Extract provided -
GLM-5.1 Sets the Pace on SWE-Bench Pro

Z.ai, previously known as Zhipu AI, has introduced GLM-5.1, an open-source flagship model designed for agentic engineering. The model can work autonomously on a single coding task for as long as eight hours, managing planning, execution, testing, and repeated optimization in one continuous cycle.

On the SWE-Bench Pro benchmark, GLM-5.1 posted a score of 58.4. That result put it ahead of GPT-5.4, Claude Opus 4.6, and Gemini 3.1 Pro, giving it the highest score among all models evaluated on that test.

GLM-5.1 Builds on the GLM-5 Foundation

Same Core Architecture With Post-Training Refinement

GLM-5.1 is a post-training refinement of GLM-5, which Z.ai introduced in February. GLM-5 was presented as a 744-billion-parameter Mixture-of-Experts model with about 40 billion active parameters per token.

The newer release keeps that same architecture in place while focusing on stronger coding and agentic performance through post-training improvements.

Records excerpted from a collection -
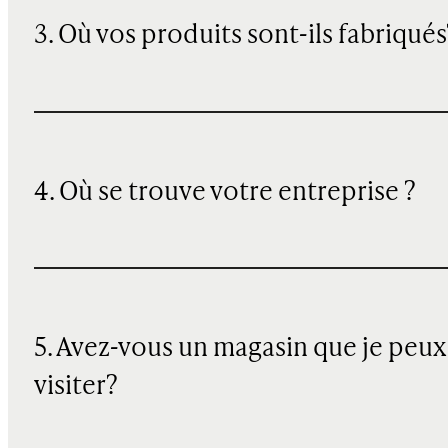
3. Où vos produits sont-ils fabriqués
4. Où se trouve votre entreprise ?
5. Avez-vous un magasin que je peux
visiter?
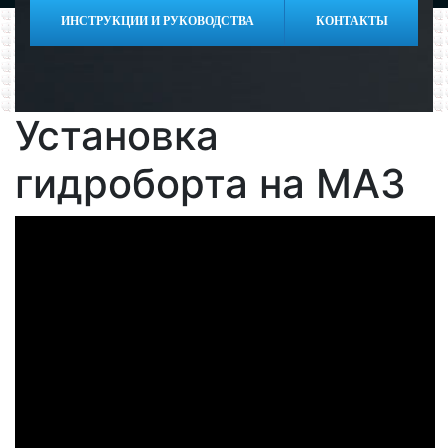
ИНСТРУКЦИИ И РУКОВОДСТВА
КОНТАКТЫ
Установка
гидроборта на МАЗ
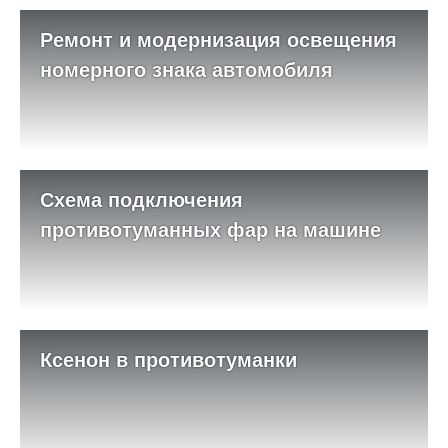
Ремонт и модернизация освещения
номерного знака автомобиля
Схема подключения
противотуманных фар на машине
Ксенон в противотуманки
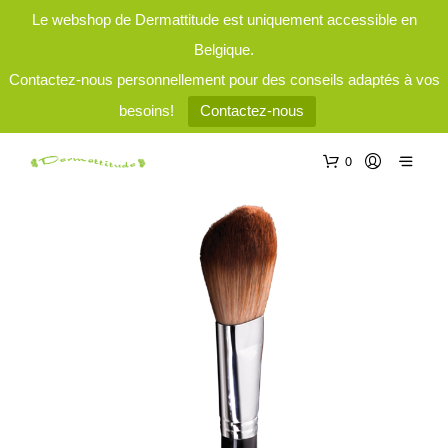
Le webshop de Dermattitude est uniquement accessible en
Belgique.
Contactez-nous personnellement pour des conseils adaptés à vos
besoins!
Contactez-nous
0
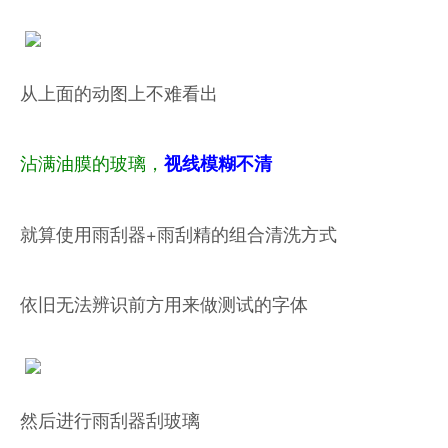
从上面的动图上不难看出
沾满油膜的玻璃，
视线模糊不清
就算使用雨刮器+雨刮精的组合清洗方式
依旧无法辨识前方用来做测试的字体
然后进行雨刮器刮玻璃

To do -
**a)** Condense the paragraph of the GLM-5.1 article that begins "Z.ai, previously known as Zhipu AI" into a short list of its main facts.
**b)** Continue the GLM-5.1 article from its final sentence onward.

Your written answers -
**a)**
- Z.ai, formerly Zhipu AI, has released GLM-5.1, an open-source flagship model built for agentic engineering.
- It can work autonomously on a single coding task for up to eight hours.
- It handles planning, execution, testing, and repeated optimization in one continuous cycle.

**b)**
Progressive Alignment Techniques Improve Coding and Agentic Skills

Z.ai says GLM-5.1 sharpens its capabilities through progressive alignment methods. These include multi-task supervised fine-tuning and reinforcement learning stages, both aimed at improving how the model handles coding-heavy and autonomous engineering workflows.

What GLM-5.1 Can Do in Long-Running Coding Workflows

Eight-Hour Autonomous Execution

According to Z.ai's developer documentation, GLM-5.1 is among the few models able to sustain eight hours of autonomous execution. During that span, it can complete what the company describes as a full experiment-analyze-optimize loop.

The model is designed to keep working on a coding task without stopping after just one try. It can plan, take action, check the results, and keep improving its output over several rounds.

Demonstrated Iteration and Optimization

In representative demonstrations, GLM-5.1 built a complete Linux desktop system from scratch within eight hours. During that process, it carried out 655 iterations autonomously.

In another reported result, the model increased vector database query throughput to 6.9 times the initial production version. These examples highlight the kind of repeated optimization work GLM-5.1 is built to handle.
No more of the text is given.